As you can imagine, this would result in an infinite amount of copy constructor calls. By using a reference this situation is avoided.
Read about copy constructors: http://www.cplusplus.com/articles/y8hv0pDG/
It is passing in a reference to the Books source object. That it all.
I hope this helps.
Can some body tell me the reason why we usually put const and & with some object which is passed in the constructor for example.
Book::Book(const Date &date);
The confusion that i have here is that usually & sign is used in the some function because the value is passed by reference and whatever changes happen to that variable in the function should reflect afterwards. But on the other hand const says that no assignment can be done to that variable.
If some body have some good idea about that please let me know the reason for that.
This is done to avoid an unnecessary copy. Take, for example, the following code:
Book::Book(Date date):
date_(date)
{
}
When you call this constructor it will copy date twice, once when you call the constructor, and once when you copy it into your member variable.
If you do this:
Book::Book(const Date &date):
date_(date)
{
}
date is only copied once.
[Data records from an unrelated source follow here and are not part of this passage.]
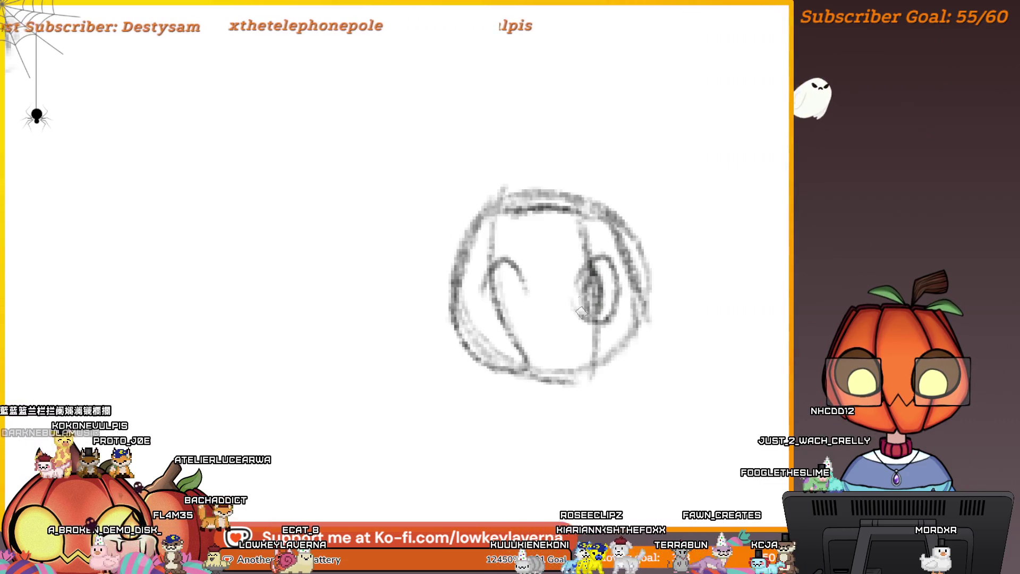
pyautogui.moveTo(588, 289); pyautogui.dragTo(591, 303)
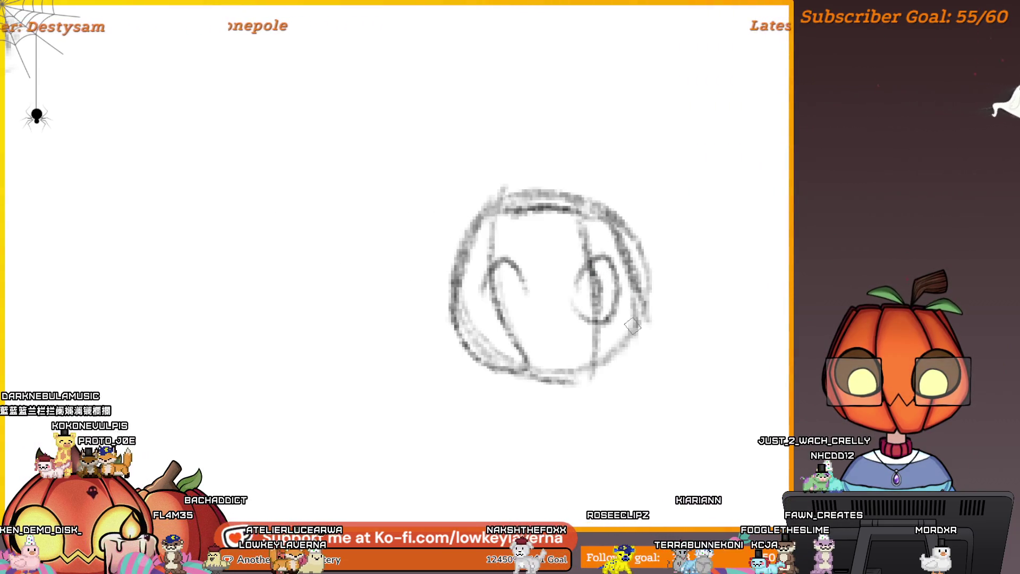
pyautogui.press('ctrl+z')
pyautogui.press('ctrl+z')
pyautogui.press('ctrl+z')
# Erase the whole practice head and restore the faint leg sketch with undo.
pyautogui.press('e')
pyautogui.moveTo(741, 372)
pyautogui.mouseDown()
pyautogui.moveTo(638, 296)
pyautogui.moveTo(546, 186)
pyautogui.mouseUp()
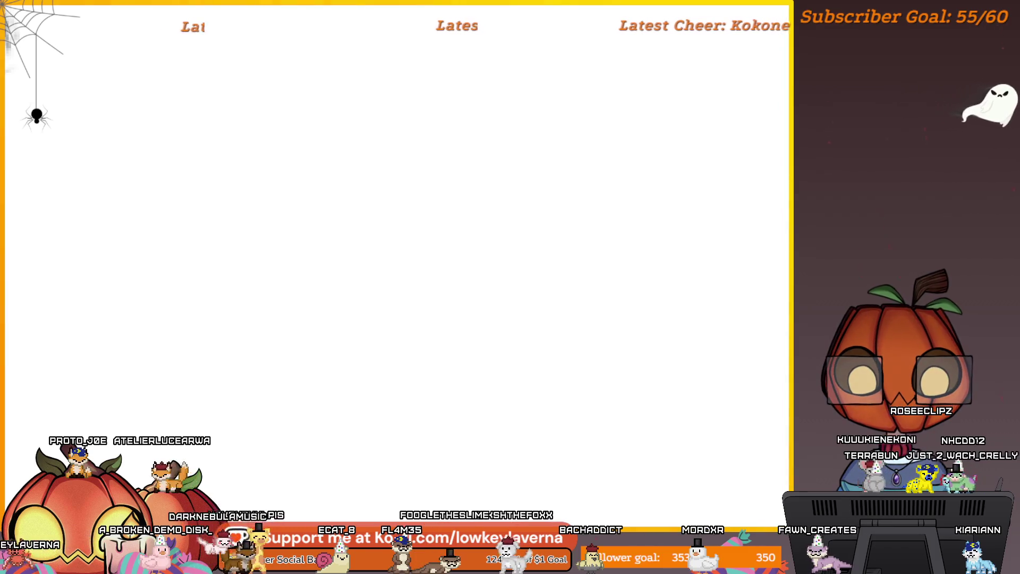
pyautogui.press('ctrl+z')
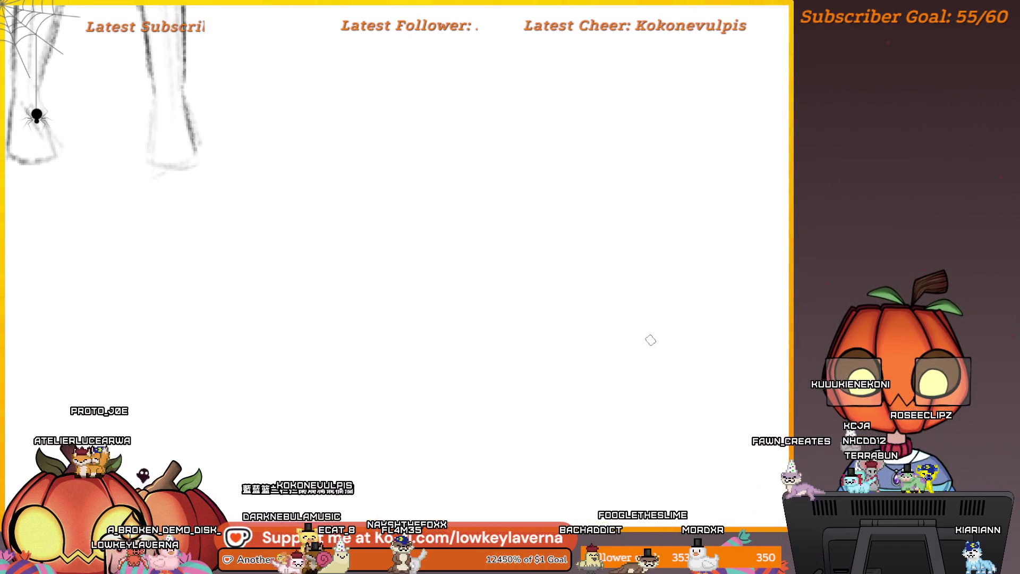
# Draw a small w stroke, undo and redo it, then undo a slash stroke.
pyautogui.moveTo(460, 332)
pyautogui.mouseDown()
pyautogui.moveTo(512, 319)
pyautogui.moveTo(569, 330)
pyautogui.moveTo(606, 355)
pyautogui.mouseUp()
pyautogui.press('ctrl+z')
pyautogui.press('ctrl+y')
It is essentially just an optimisation.
The most common alternative is to pass by value:
Book::Book(Date date);
Passing by const reference prevents the parameter date from being copied when the parameter you pass is already a Date. Copying objects can be unnecessary, can be costly to perform, or it could result in a sliced object (and the incorrect results).
'Slicing' is basically demotion of an object's type via copy to its base. For a polymorphic type, this can actually change its behavior because the parameter would be copied as its base (Date), and then calls to its polymorphic interfaces would be different because the implementation has changed (e.g. its virtual methods would use the base's implementation instead).
It means that you pass the object via refrence (as you noted), but the object itself cannot be changed from the function (ctor in this case).
The reason for this could be:
you do not want to copy the full object, to make your code more efficient
you do not want to accidentially change the passed-in object
you want to be able to use the function with unnamed temporaries
you want to be able to pass objects that derive from the noted type (Date in this case)
For the third point, consider:
Book b(Date());
It's typically a performance optimization for input parameters. If you omit the '&' the parameter is accepted by value and the input object will have to be copied before being passed to the function. Passing by reference bypasses the copy.
In c++, when you have a parameter type of a function be something like const Type&, what you are doing is allowing a user to pass some value in by reference - A pointer to the value is implicitly passed in, but for ease of use, the compiler allows you to treat it as if it was a value.
In some cases, the compiler can also optimize it so that no pointer is used at all, and the function can refer directly to the memory of the value.
The reason that const is used is to safeguard yourself from altering memory that the user doesn't expect you to alter, and also to have it still work if the user passes in a const variable.
A const reference is a way of passing the data to the class without copying the data to a local copy, and still guaranteeing that the original object won't be modified by the function.